To: Dan Ceppa 13-Aug-93 12:44am Subject: finding patterns DC+gt;No, it only equals that in

From:    Kelsey Bjarnason
To:      Dan Ceppa          13-Aug-93 12:44am
Subject: finding patterns

DC>No, it only equals that in Newtownian physics.  Relativity and
DC>Quantum physics uses other theory, and changes the mass, based on
DC>the basic formula, E=MC^2.

 No, they use another theory and keep mass the same:

   As stated above, massless particles all travel at c. As to other
   attributes of particles, the presence of charge requires that there
   be mass, because of the potential energy of the field (this being
   energy of the system, independent of the motion - thus it contributes
   to the total mass of the system as m = E/c^2). Early in this century
   some thought that _all_ of the mass of the electron might be
   electromagnetic in origin - and they had formulas (based on different
   assumptions as to the shape and structure of the electron), such
   as E= 3/4 * mc^2 (which is my favorite). But Henri Poincare was able
   to show that these were not sufficient, for you would also need
   an additional force to hold this semi-mechanical model together.
   When Einstein derived E=mc^2 it became clear that mass is more of
   a relationship between the energy and momentum of a (closed) system.

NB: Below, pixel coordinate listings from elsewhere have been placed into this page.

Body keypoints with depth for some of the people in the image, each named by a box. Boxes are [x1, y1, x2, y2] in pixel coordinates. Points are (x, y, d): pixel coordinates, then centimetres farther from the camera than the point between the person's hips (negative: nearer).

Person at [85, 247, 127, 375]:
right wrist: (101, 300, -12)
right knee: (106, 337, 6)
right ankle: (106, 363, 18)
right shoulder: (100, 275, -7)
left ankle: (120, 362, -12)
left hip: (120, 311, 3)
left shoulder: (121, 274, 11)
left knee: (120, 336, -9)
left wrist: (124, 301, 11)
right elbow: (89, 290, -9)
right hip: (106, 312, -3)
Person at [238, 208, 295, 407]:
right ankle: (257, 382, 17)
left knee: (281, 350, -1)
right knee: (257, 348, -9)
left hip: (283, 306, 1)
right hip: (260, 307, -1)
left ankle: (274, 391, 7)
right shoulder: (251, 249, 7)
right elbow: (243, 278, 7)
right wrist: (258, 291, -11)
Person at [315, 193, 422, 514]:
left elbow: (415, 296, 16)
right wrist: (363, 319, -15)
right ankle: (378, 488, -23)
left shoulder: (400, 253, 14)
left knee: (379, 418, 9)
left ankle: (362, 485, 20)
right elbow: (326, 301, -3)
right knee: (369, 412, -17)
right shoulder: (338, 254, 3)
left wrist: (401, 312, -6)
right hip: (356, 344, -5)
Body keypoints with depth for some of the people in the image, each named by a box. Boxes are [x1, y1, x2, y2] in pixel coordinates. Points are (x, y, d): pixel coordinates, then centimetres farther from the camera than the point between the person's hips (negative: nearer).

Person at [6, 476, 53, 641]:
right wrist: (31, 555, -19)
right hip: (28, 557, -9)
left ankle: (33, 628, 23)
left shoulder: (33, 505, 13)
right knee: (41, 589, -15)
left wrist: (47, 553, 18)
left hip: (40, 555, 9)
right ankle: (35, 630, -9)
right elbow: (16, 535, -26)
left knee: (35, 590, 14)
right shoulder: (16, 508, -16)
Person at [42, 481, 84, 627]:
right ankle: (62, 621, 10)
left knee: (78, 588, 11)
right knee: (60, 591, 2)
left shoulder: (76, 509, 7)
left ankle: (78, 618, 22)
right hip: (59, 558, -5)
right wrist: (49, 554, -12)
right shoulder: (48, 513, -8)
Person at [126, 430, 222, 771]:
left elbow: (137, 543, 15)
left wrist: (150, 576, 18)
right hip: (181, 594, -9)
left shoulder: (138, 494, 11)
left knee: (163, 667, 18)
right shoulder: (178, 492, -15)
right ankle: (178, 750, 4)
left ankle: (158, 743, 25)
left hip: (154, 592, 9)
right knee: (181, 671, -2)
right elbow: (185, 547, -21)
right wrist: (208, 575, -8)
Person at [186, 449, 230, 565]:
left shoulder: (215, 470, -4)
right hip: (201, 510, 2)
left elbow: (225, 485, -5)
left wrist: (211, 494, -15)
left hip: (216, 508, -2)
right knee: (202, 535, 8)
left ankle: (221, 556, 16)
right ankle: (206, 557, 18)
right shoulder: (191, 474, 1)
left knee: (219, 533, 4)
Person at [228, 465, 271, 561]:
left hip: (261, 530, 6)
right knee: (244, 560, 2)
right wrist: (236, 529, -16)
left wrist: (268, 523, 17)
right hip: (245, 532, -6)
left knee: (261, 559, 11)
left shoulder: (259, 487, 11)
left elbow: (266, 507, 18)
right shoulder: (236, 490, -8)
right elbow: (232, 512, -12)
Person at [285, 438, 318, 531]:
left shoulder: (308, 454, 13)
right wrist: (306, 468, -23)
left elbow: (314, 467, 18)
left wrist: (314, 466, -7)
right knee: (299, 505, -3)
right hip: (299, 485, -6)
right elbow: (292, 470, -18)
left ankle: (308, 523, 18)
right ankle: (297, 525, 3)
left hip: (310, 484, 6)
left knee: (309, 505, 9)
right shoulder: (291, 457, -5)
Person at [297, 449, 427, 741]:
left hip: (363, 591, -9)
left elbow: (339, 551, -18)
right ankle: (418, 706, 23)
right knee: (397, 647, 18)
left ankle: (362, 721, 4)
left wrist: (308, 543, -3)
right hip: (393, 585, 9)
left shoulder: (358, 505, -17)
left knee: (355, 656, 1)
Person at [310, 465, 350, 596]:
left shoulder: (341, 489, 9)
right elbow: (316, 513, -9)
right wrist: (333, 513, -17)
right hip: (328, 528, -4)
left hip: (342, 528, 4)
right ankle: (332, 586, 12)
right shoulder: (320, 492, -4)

   The complete Einstein equation is E^2/c^2 = p^2 + m^2 * c^2, which
   I think I mentioned in the other post. And yes, p (momentum) is
   a vector; it is a three-dimensional vector, which forms part of the
   four vector: (E/c, px, py, pz). It is the _length_ of this so-called
   4-momentum which gives the mass (and the rest energy). As a good
   vector, it has the same length for all inertial observers, and hence
   is a "Lorentz invariant".

 Stolen freely from Peter Diehr to Mark Lambert on the Science echo.